Proteinprotein interactions are major regulators of cell biology and important targets in drug discovery. Specifically, protein-protein interactions are driven by a small set of contact residues. Besides, small molecules that disrupt discontinuous protein-protein interactions with reasonable potencies. Interleukin-2 (IL-2) is a lymphocyte growth factor that is an important component of many immune-based cancer therapies. Moreover, the efficacy of IL-2 is limited by the expansion of T regulatory cells, which express the high-affinity IL-2 receptor subunit IL-2Rα. Mechanistically, IL-2Rα sustained signaling by promoting a cell surface IL-2 reservoir and recycling of IL-2 back to the cell surface. Furthermore, IL-2Rα endows T cells with the ability to compete temporally for limited IL-2 via mechanisms beyond ligand affinity. Strategies to enhance IL-2Rα expression on tumor-reactive lymphocytes may facilitate the development of more effective IL-2-based therapies. SP4206 is an IL-2/IL-2Rα interaction inhibitor.

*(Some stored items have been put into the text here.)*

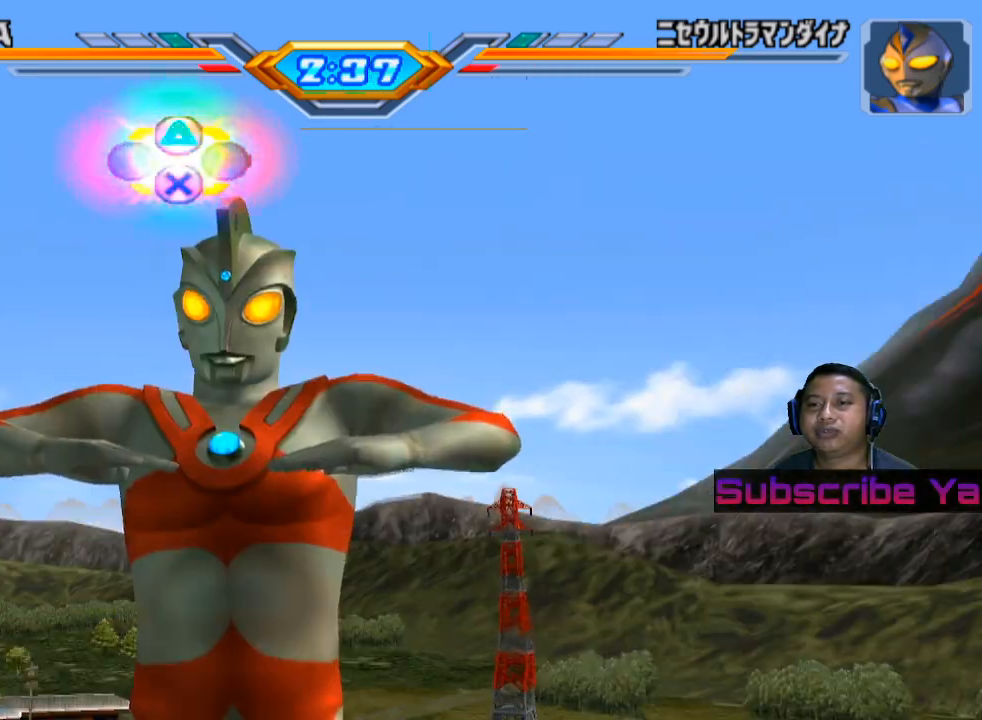
{"buttons": [], "left_stick": "center", "events": [[40, "TRIANGLE", "up"]]}
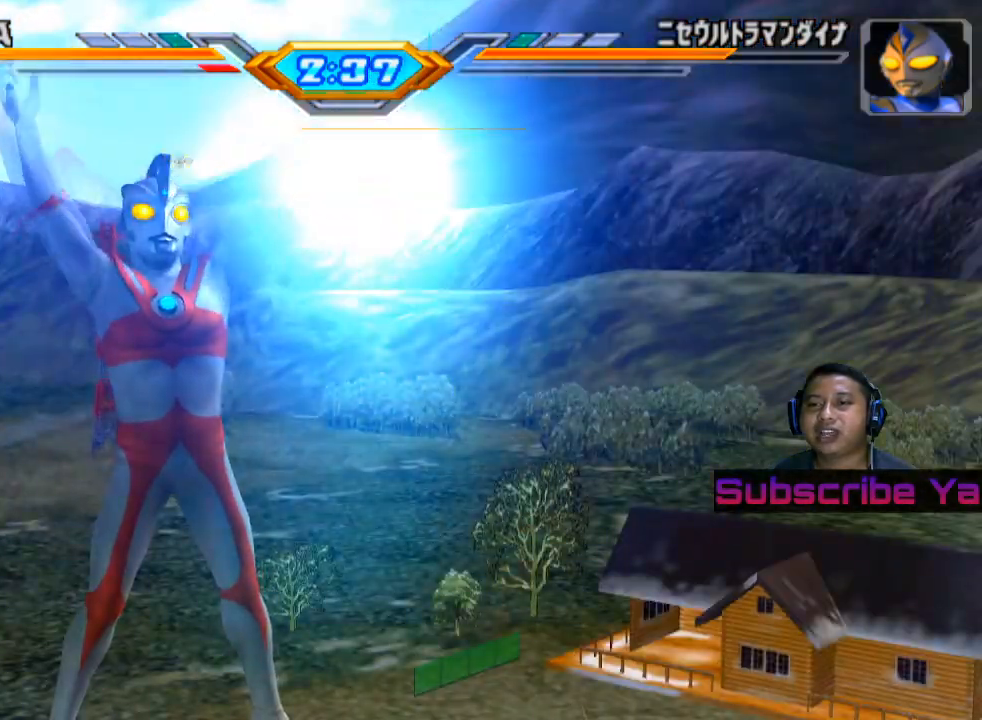
{"buttons": [], "left_stick": "center", "events": []}
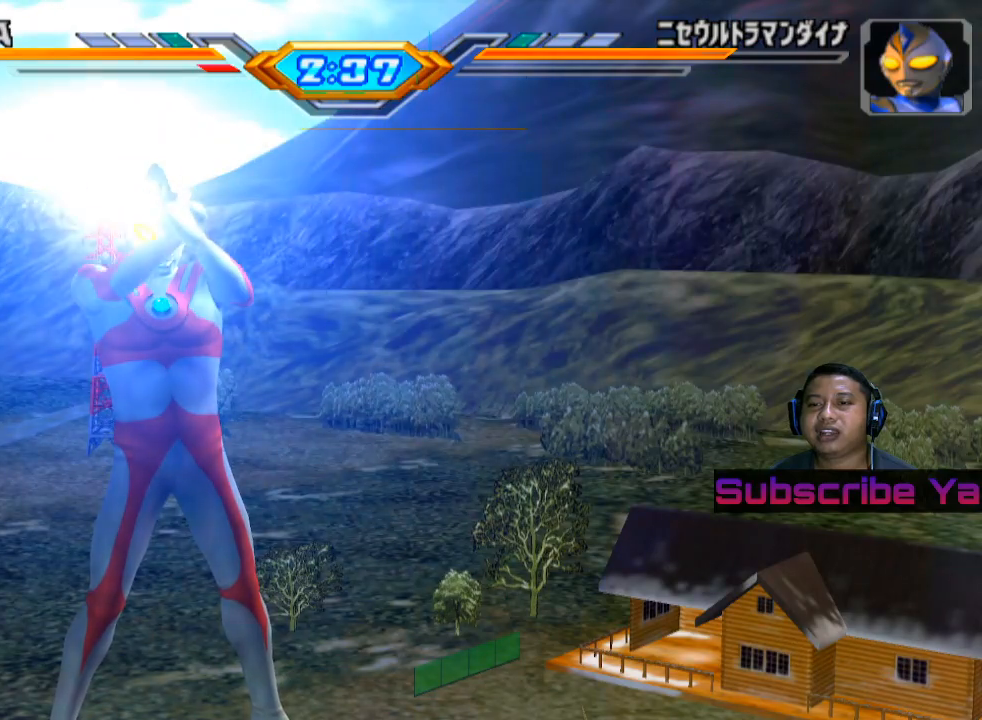
{"buttons": [], "left_stick": "center", "events": []}
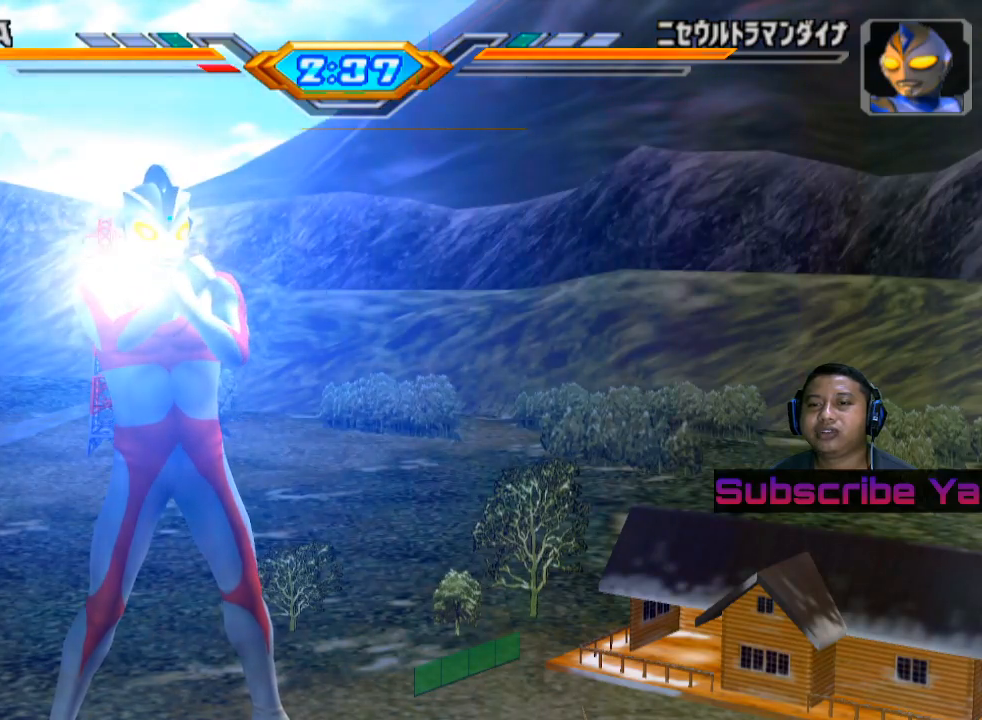
{"buttons": [], "left_stick": "center", "events": []}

SP4206 is an IL-2/IL-2Rα interaction inhibitor. In addition, SP4206 binds with high affinity (Kd=70 nM) to IL-2 and blocks binding to its natural receptor IL-2Rα (Kd=10 nM). Meanwhile, The binding free energy per contact atom (ligand efficiency) for SP4206 is about twice that of the receptor. Because a smaller, but overlapping, contacts epitope that insinuates into grooves and cavities not accessed by the receptor. Nonetheless, SP4206 targets virtually the same critical “hot-spot” residues on IL-2 that drive the binding of IL-2Ralpha. Moreover, a mutation that enhances binding to the IL-2Ralpha near these hot spots also enhances binding to SP4206. Finally, there are multiple solutions to tight binding at shared and adaptive hot spots. All in all, SP4206 is an IL-2/IL-2Rα interaction inhibitor.

 

References:

 Thanos CD, et al. Proc Natl Acad Sci U S A. 2006 Oct 17;103(42):15422-7.